*WHAT TO DO:*
Among the entries that follow, find the lines containing the string "вихър" and copy them.

▼▼▼

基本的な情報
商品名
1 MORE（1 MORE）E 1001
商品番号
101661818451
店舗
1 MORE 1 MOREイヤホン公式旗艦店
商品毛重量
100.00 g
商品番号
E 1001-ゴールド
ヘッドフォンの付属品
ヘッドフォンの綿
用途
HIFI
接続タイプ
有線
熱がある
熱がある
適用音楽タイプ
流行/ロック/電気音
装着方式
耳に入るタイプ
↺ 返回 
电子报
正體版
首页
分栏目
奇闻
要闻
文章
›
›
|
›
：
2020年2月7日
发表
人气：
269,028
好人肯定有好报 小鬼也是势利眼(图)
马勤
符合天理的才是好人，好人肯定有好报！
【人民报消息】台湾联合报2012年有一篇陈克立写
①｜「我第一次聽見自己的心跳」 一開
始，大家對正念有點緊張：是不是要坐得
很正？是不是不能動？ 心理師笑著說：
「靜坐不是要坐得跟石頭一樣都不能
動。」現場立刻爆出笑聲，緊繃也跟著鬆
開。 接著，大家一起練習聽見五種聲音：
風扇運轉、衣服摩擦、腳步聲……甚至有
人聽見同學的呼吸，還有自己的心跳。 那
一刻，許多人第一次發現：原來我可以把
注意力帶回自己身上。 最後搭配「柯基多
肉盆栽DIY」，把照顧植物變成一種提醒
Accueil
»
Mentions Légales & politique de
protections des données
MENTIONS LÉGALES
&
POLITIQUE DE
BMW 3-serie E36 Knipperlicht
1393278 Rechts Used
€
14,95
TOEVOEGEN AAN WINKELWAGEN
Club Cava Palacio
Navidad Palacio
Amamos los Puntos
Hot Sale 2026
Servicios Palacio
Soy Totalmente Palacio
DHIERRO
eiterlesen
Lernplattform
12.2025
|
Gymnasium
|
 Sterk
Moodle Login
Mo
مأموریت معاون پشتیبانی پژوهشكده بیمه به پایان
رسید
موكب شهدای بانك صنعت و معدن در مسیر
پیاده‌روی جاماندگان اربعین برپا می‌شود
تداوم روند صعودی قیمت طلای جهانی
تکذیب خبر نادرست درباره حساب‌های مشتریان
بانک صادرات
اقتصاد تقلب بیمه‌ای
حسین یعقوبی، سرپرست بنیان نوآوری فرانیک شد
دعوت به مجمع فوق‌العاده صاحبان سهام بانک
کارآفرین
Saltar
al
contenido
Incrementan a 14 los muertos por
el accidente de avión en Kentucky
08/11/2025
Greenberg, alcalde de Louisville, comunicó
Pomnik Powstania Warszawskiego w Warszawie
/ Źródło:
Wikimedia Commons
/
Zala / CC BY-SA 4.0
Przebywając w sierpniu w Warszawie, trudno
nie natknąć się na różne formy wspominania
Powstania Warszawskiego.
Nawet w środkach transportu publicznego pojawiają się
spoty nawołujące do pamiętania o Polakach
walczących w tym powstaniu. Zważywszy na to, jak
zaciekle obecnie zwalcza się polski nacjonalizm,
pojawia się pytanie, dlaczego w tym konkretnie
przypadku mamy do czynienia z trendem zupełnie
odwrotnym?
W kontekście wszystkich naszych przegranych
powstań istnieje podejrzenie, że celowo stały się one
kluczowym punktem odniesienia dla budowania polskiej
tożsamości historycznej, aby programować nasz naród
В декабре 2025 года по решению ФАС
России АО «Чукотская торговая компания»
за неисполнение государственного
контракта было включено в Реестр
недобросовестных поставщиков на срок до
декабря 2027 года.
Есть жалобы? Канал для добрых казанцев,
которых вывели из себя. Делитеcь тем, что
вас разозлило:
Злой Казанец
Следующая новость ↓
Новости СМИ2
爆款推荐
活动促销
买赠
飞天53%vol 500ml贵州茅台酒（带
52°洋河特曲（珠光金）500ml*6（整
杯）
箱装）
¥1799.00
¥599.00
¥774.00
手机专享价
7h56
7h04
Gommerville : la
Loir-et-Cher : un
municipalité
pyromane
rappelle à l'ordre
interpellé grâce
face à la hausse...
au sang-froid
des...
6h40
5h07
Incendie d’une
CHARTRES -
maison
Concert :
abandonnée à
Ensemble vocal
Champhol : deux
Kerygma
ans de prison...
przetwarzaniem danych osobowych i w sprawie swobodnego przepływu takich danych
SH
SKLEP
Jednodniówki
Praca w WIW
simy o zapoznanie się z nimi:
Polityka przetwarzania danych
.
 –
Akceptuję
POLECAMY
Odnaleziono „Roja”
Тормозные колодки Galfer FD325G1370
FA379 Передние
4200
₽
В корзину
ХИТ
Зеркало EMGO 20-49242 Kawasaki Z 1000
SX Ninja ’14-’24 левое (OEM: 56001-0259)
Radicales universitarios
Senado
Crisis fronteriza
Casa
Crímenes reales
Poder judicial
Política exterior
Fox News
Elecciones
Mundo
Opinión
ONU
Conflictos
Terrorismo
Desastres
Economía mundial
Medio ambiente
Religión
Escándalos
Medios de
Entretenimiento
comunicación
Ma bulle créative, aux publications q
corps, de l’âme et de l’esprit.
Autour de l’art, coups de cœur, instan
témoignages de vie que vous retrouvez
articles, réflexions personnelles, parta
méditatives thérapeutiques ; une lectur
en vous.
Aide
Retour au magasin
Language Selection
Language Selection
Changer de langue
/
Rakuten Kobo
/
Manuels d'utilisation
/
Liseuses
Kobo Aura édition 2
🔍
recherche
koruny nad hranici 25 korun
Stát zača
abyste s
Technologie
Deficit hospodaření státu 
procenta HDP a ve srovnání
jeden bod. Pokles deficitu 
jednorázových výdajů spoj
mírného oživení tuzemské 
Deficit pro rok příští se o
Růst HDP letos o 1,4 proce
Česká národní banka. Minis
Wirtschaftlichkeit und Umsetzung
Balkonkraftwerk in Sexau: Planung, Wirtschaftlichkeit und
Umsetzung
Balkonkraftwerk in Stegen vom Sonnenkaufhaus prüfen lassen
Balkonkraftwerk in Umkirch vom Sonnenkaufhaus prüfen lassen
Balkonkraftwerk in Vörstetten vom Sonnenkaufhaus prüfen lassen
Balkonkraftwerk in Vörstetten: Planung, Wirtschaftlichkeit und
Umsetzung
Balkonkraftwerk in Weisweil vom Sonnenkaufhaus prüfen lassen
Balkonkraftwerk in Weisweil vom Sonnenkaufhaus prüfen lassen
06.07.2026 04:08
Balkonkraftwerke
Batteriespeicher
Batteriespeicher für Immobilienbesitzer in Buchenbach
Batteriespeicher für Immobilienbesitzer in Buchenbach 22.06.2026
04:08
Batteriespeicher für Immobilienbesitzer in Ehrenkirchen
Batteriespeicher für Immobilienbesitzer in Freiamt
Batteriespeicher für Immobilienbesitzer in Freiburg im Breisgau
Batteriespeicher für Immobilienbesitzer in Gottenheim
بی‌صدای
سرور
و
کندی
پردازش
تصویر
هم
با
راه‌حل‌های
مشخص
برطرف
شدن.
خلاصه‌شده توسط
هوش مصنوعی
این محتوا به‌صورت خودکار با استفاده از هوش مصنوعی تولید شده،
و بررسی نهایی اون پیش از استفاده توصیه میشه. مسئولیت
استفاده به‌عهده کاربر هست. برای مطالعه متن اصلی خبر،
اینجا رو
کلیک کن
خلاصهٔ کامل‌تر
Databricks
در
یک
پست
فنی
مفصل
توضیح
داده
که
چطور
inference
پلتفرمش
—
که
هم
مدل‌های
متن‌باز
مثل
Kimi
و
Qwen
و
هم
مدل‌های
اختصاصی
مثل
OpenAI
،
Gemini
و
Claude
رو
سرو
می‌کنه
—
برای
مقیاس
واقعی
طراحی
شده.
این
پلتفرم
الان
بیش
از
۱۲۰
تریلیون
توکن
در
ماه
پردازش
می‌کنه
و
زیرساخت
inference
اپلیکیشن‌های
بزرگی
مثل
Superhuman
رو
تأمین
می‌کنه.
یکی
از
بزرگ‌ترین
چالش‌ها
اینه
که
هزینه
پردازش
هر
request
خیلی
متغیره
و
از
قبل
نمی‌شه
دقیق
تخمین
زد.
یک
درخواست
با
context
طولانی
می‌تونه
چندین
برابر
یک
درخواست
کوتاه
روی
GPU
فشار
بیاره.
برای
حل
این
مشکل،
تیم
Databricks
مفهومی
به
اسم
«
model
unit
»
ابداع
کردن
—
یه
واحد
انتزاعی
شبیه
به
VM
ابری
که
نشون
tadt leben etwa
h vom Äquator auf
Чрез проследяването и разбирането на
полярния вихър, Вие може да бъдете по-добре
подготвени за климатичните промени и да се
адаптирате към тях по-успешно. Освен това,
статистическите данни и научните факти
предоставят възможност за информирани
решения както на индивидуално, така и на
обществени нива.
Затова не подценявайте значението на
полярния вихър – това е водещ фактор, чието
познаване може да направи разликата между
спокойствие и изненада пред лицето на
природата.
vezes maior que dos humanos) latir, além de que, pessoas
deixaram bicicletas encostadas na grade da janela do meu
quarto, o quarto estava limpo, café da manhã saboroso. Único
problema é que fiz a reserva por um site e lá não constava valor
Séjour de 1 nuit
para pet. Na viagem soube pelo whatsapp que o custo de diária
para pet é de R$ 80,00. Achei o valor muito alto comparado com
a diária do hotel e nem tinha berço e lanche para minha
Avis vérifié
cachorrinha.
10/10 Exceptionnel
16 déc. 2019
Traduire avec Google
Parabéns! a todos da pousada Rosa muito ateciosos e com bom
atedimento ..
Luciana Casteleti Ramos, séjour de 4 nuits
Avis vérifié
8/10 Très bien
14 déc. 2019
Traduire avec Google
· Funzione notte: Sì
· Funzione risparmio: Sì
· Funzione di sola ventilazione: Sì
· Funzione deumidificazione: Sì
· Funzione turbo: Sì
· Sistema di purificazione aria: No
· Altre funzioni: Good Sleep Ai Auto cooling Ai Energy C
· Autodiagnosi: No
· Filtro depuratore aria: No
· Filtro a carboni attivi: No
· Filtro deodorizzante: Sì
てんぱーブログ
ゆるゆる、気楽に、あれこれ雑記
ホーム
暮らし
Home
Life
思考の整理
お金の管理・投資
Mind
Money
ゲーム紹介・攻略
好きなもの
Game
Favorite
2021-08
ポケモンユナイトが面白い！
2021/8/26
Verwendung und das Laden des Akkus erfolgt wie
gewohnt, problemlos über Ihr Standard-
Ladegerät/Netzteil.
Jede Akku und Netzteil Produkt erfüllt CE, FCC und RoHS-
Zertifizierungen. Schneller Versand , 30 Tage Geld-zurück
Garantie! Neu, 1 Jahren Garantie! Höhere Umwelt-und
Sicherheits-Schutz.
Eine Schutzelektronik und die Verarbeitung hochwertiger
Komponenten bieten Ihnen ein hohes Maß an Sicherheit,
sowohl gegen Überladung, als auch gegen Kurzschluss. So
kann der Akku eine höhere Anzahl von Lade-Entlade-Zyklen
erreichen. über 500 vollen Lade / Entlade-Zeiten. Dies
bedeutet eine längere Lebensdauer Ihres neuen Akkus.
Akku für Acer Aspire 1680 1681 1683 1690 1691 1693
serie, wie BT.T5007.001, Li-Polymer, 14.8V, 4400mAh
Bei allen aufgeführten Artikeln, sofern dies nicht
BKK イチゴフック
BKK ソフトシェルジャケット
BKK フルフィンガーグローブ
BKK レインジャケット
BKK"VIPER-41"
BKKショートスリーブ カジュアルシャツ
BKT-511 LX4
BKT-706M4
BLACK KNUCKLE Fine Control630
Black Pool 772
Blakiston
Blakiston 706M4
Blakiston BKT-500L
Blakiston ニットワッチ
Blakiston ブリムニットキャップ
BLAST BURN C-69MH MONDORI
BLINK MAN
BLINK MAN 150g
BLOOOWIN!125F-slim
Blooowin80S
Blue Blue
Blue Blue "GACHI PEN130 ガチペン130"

▲▲▲

*RESULT:*
полярния вихър, Вие може да бъдете по-добре
полярния вихър – това е водещ фактор, чието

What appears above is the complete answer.